━━━ Texto para análise

Acromegalia

 Acromegalia


A Acromegalia configura-se como síndrome clínica rara, resultante da hipersecreção crônica do hormônio do crescimento (GH) na idade adulta, após o fechamento das epífises ósseas, determinando crescimento acral e de tecidos moles, além de alterações metabólicas e complicações sistêmicas. Quando a hipersecreção de GH ocorre antes da fusão das epífises (período de crescimento), manifesta-se como gigantismo. A incidência anual estima-se em 3-4 casos por milhão de habitantes, com prevalência de 60-70 casos por milhão, distribuição igual entre sexos e idade média ao diagnóstico ao redor de 40-50 anos.

Em mais de 95% dos casos, a acromegalia é causada por adenoma hipofisário secretor de GH, monoclonal, esporádico na maioria. Os adenomas classificam-se como microadenomas (<1 cm) em cerca de 20% e macroadenomas (>1 cm) em 80%, estes últimos frequentemente invasivos. Raramente (<5%), a hipersecreção decorre de tumores hipotalâmicos secretores de GHRH (hamartomas, gangliocitomas) ou tumores neuroendócrinos periféricos secretores de GHRH (pulmão, pâncreas, intestino). Mutações ativadoras do gene GNAS (síndrome de McCune-Albright) e mutações inativadoras da aril hidrocarboneto receptor interacting protein (AIP) associam-se a formas familiares, incluindo neoplasia endócrina múltipla tipo 1 (MEN1), complexo de Carney e adenomas hipofisários familiares isolados (FIPA).

A exposição crônica a níveis elevados de GH estimula a produção hepática e local de IGF-1 (fator de crescimento semelhante à insulina tipo 1), mediador primário dos efeitos somáticos do GH. O excesso combinado de GH e IGF-1 determina proliferação celular, expansão de tecidos moles, crescimento ósseo periosteal e disfunção de múltiplos órgãos.

━━━━━━
━━━ Dados do exercício

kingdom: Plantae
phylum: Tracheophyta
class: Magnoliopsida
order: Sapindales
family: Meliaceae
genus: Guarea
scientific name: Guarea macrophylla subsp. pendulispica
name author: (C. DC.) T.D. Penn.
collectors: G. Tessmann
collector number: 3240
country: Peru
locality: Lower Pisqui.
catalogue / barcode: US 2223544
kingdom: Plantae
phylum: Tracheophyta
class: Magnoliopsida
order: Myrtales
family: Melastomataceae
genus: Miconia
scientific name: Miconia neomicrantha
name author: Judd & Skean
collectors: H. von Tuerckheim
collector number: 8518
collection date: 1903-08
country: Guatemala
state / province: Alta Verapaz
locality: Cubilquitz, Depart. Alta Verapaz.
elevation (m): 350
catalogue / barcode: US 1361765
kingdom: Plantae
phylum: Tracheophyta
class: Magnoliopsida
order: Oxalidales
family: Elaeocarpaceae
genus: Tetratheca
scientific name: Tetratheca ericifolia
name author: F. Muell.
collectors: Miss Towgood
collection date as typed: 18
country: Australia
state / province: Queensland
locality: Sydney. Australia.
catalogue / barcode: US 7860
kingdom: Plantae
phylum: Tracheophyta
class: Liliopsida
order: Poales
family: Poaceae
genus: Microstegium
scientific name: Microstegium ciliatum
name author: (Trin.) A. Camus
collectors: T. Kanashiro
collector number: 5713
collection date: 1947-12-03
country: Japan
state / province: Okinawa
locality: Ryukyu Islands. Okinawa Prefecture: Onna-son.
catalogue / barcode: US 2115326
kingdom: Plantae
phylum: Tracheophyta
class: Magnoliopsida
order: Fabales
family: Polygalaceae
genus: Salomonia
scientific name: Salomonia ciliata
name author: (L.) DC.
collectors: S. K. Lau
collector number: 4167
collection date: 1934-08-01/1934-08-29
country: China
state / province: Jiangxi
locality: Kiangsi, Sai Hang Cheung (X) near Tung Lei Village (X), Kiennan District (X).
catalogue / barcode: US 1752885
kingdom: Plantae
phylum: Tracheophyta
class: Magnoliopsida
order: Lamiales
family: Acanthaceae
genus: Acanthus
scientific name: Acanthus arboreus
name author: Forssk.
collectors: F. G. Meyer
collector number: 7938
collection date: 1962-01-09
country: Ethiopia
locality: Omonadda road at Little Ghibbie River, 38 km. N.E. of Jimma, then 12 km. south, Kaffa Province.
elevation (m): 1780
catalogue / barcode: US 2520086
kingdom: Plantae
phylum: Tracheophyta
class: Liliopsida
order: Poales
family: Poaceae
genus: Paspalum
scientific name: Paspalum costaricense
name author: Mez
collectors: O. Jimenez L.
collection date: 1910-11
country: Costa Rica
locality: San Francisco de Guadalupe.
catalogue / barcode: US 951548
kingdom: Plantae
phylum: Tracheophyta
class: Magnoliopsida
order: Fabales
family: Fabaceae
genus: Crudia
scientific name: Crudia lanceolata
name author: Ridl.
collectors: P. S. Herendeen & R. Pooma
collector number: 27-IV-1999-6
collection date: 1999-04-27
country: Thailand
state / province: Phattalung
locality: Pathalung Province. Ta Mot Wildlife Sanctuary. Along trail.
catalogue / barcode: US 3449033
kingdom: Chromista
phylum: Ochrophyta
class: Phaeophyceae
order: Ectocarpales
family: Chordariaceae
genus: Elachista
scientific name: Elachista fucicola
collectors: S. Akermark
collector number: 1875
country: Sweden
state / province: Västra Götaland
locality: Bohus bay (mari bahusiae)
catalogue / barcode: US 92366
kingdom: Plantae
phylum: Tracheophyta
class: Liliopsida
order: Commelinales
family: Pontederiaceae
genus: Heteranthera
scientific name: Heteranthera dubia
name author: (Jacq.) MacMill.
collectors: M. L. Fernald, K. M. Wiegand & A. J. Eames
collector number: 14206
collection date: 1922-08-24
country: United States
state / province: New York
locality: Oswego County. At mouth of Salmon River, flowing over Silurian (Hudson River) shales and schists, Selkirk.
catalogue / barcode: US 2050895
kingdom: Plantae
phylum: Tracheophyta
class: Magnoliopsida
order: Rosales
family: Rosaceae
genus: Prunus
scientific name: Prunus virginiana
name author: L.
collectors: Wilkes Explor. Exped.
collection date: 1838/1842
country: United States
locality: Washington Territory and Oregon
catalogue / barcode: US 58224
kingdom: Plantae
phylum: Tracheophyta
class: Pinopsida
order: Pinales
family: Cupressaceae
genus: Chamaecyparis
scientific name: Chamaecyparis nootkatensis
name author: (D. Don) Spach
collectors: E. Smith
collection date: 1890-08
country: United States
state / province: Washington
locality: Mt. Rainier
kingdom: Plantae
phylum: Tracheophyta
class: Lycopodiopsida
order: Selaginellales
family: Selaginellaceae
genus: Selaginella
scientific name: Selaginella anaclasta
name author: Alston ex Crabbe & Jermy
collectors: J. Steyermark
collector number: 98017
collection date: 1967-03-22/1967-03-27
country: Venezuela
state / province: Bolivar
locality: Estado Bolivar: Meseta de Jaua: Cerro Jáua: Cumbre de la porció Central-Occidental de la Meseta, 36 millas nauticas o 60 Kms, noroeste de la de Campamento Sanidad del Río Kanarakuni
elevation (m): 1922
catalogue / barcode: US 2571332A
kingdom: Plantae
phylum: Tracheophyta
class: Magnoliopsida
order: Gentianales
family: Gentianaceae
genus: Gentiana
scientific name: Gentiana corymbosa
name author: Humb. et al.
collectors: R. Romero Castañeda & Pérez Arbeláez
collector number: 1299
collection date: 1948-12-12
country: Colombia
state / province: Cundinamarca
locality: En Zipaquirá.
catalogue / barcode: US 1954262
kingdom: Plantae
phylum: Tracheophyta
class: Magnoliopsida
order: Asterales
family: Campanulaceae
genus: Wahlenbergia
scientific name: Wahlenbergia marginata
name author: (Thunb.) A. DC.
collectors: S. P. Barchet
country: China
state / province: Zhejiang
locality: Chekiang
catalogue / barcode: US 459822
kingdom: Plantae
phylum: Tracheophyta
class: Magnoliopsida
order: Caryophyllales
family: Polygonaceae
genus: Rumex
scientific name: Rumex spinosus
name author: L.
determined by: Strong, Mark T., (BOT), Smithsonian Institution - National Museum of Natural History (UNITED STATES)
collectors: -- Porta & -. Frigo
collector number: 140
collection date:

━━━━━━

Resuma em duas frases o texto sobre acromegalia.

**Tarefa resolvida:** A acromegalia é uma síndrome clínica rara, resultante da hipersecreção crônica do hormônio do crescimento (GH) na idade adulta, após o fechamento das epífises ósseas, e em mais de 95% dos casos é causada por adenoma hipofisário secretor de GH. O GH em excesso estimula a produção de IGF-1, e o excesso combinado de ambos determina proliferação celular, expansão de tecidos moles, crescimento ósseo periosteal e disfunção de múltiplos órgãos.